_DATASET ROWS:_
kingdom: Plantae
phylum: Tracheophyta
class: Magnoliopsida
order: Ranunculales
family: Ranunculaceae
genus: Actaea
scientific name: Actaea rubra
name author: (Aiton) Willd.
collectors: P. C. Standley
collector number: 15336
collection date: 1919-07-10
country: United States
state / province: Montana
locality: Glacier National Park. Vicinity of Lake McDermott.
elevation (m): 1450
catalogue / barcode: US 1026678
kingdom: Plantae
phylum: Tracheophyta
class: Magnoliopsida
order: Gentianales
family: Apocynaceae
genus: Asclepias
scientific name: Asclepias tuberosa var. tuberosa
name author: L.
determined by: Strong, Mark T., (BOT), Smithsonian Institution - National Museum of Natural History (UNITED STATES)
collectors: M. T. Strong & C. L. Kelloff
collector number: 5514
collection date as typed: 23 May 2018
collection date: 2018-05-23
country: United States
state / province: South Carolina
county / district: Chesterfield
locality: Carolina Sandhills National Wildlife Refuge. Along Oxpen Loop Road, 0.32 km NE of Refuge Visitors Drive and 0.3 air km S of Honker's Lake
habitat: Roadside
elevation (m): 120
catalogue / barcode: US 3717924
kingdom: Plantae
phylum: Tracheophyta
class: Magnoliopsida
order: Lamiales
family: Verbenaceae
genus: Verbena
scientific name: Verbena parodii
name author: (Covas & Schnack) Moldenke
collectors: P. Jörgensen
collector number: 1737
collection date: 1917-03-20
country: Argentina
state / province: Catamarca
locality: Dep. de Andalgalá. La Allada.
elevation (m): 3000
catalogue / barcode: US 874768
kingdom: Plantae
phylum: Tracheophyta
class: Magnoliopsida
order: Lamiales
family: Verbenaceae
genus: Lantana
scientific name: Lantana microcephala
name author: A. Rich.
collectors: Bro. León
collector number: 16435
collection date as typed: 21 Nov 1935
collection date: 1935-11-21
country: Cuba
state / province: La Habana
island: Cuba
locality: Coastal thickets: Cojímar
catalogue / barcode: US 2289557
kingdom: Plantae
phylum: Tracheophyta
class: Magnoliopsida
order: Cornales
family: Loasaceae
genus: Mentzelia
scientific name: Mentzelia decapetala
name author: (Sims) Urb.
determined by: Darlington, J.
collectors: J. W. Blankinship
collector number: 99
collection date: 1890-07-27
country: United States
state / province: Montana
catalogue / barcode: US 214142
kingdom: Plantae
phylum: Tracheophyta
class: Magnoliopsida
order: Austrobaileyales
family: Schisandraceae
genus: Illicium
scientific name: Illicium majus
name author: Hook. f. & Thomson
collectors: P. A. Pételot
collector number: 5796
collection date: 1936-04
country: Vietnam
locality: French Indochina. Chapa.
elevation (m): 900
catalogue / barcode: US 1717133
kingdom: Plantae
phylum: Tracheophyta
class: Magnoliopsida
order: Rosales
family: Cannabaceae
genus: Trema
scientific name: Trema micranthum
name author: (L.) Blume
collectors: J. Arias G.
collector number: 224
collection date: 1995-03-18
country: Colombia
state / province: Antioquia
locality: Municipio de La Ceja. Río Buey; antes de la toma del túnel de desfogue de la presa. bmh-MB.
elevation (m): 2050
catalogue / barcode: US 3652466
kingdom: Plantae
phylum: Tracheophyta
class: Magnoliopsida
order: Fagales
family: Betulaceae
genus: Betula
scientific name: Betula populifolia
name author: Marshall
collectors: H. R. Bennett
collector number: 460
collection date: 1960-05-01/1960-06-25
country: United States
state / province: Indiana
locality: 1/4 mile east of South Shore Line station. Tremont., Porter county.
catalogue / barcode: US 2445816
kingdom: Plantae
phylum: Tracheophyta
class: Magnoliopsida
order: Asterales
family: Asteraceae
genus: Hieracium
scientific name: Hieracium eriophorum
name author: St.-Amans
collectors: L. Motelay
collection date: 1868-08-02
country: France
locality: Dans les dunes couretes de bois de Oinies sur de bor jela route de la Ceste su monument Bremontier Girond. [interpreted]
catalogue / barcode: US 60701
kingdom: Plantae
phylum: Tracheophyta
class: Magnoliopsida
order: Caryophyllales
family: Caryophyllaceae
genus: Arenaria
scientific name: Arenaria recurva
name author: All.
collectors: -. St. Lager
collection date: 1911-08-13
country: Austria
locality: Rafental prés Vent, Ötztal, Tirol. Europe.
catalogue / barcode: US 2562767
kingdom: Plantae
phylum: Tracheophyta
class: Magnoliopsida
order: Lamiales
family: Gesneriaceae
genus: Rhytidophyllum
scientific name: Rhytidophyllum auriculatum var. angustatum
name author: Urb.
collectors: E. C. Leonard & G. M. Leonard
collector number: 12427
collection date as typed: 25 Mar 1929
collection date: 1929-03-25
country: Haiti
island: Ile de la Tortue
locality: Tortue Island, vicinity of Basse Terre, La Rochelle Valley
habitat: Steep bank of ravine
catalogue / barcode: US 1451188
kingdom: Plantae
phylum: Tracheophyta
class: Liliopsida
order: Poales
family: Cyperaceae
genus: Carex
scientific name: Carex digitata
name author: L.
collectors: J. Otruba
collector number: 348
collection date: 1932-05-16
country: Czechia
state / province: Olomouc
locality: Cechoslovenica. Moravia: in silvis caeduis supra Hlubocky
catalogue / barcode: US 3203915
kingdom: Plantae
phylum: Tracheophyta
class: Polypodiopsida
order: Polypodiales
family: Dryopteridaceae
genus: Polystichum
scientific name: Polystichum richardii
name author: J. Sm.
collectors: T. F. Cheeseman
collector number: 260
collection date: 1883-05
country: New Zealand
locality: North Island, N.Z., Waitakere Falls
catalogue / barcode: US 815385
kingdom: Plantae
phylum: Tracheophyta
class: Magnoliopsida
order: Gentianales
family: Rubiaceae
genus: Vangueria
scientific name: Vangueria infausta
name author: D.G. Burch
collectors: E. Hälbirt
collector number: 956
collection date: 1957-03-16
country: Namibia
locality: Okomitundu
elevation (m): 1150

_YOUR GOAL:_ Copy out the records above line for line, leaving nothing out and changing nothing.

_TASK ANSWER:_
kingdom: Plantae
phylum: Tracheophyta
class: Magnoliopsida
order: Ranunculales
family: Ranunculaceae
genus: Actaea
scientific name: Actaea rubra
name author: (Aiton) Willd.
collectors: P. C. Standley
collector number: 15336
collection date: 1919-07-10
country: United States
state / province: Montana
locality: Glacier National Park. Vicinity of Lake McDermott.
elevation (m): 1450
catalogue / barcode: US 1026678
kingdom: Plantae
phylum: Tracheophyta
class: Magnoliopsida
order: Gentianales
family: Apocynaceae
genus: Asclepias
scientific name: Asclepias tuberosa var. tuberosa
name author: L.
determined by: Strong, Mark T., (BOT), Smithsonian Institution - National Museum of Natural History (UNITED STATES)
collectors: M. T. Strong & C. L. Kelloff
collector number: 5514
collection date as typed: 23 May 2018
collection date: 2018-05-23
country: United States
state / province: South Carolina
county / district: Chesterfield
locality: Carolina Sandhills National Wildlife Refuge. Along Oxpen Loop Road, 0.32 km NE of Refuge Visitors Drive and 0.3 air km S of Honker's Lake
habitat: Roadside
elevation (m): 120
catalogue / barcode: US 3717924
kingdom: Plantae
phylum: Tracheophyta
class: Magnoliopsida
order: Lamiales
family: Verbenaceae
genus: Verbena
scientific name: Verbena parodii
name author: (Covas & Schnack) Moldenke
collectors: P. Jörgensen
collector number: 1737
collection date: 1917-03-20
country: Argentina
state / province: Catamarca
locality: Dep. de Andalgalá. La Allada.
elevation (m): 3000
catalogue / barcode: US 874768
kingdom: Plantae
phylum: Tracheophyta
class: Magnoliopsida
order: Lamiales
family: Verbenaceae
genus: Lantana
scientific name: Lantana microcephala
name author: A. Rich.
collectors: Bro. León
collector number: 16435
collection date as typed: 21 Nov 1935
collection date: 1935-11-21
country: Cuba
state / province: La Habana
island: Cuba
locality: Coastal thickets: Cojímar
catalogue / barcode: US 2289557
kingdom: Plantae
phylum: Tracheophyta
class: Magnoliopsida
order: Cornales
family: Loasaceae
genus: Mentzelia
scientific name: Mentzelia decapetala
name author: (Sims) Urb.
determined by: Darlington, J.
collectors: J. W. Blankinship
collector number: 99
collection date: 1890-07-27
country: United States
state / province: Montana
catalogue / barcode: US 214142
kingdom: Plantae
phylum: Tracheophyta
class: Magnoliopsida
order: Austrobaileyales
family: Schisandraceae
genus: Illicium
scientific name: Illicium majus
name author: Hook. f. & Thomson
collectors: P. A. Pételot
collector number: 5796
collection date: 1936-04
country: Vietnam
locality: French Indochina. Chapa.
elevation (m): 900
catalogue / barcode: US 1717133
kingdom: Plantae
phylum: Tracheophyta
class: Magnoliopsida
order: Rosales
family: Cannabaceae
genus: Trema
scientific name: Trema micranthum
name author: (L.) Blume
collectors: J. Arias G.
collector number: 224
collection date: 1995-03-18
country: Colombia
state / province: Antioquia
locality: Municipio de La Ceja. Río Buey; antes de la toma del túnel de desfogue de la presa. bmh-MB.
elevation (m): 2050
catalogue / barcode: US 3652466
kingdom: Plantae
phylum: Tracheophyta
class: Magnoliopsida
order: Fagales
family: Betulaceae
genus: Betula
scientific name: Betula populifolia
name author: Marshall
collectors: H. R. Bennett
collector number: 460
collection date: 1960-05-01/1960-06-25
country: United States
state / province: Indiana
locality: 1/4 mile east of South Shore Line station. Tremont., Porter county.
catalogue / barcode: US 2445816
kingdom: Plantae
phylum: Tracheophyta
class: Magnoliopsida
order: Asterales
family: Asteraceae
genus: Hieracium
scientific name: Hieracium eriophorum
name author: St.-Amans
collectors: L. Motelay
collection date: 1868-08-02
country: France
locality: Dans les dunes couretes de bois de Oinies sur de bor jela route de la Ceste su monument Bremontier Girond. [interpreted]
catalogue / barcode: US 60701
kingdom: Plantae
phylum: Tracheophyta
class: Magnoliopsida
order: Caryophyllales
family: Caryophyllaceae
genus: Arenaria
scientific name: Arenaria recurva
name author: All.
collectors: -. St. Lager
collection date: 1911-08-13
country: Austria
locality: Rafental prés Vent, Ötztal, Tirol. Europe.
catalogue / barcode: US 2562767
kingdom: Plantae
phylum: Tracheophyta
class: Magnoliopsida
order: Lamiales
family: Gesneriaceae
genus: Rhytidophyllum
scientific name: Rhytidophyllum auriculatum var. angustatum
name author: Urb.
collectors: E. C. Leonard & G. M. Leonard
collector number: 12427
collection date as typed: 25 Mar 1929
collection date: 1929-03-25
country: Haiti
island: Ile de la Tortue
locality: Tortue Island, vicinity of Basse Terre, La Rochelle Valley
habitat: Steep bank of ravine
catalogue / barcode: US 1451188
kingdom: Plantae
phylum: Tracheophyta
class: Liliopsida
order: Poales
family: Cyperaceae
genus: Carex
scientific name: Carex digitata
name author: L.
collectors: J. Otruba
collector number: 348
collection date: 1932-05-16
country: Czechia
state / province: Olomouc
locality: Cechoslovenica. Moravia: in silvis caeduis supra Hlubocky
catalogue / barcode: US 3203915
kingdom: Plantae
phylum: Tracheophyta
class: Polypodiopsida
order: Polypodiales
family: Dryopteridaceae
genus: Polystichum
scientific name: Polystichum richardii
name author: J. Sm.
collectors: T. F. Cheeseman
collector number: 260
collection date: 1883-05
country: New Zealand
locality: North Island, N.Z., Waitakere Falls
catalogue / barcode: US 815385
kingdom: Plantae
phylum: Tracheophyta
class: Magnoliopsida
order: Gentianales
family: Rubiaceae
genus: Vangueria
scientific name: Vangueria infausta
name author: D.G. Burch
collectors: E. Hälbirt
collector number: 956
collection date: 1957-03-16
country: Namibia
locality: Okomitundu
elevation (m): 1150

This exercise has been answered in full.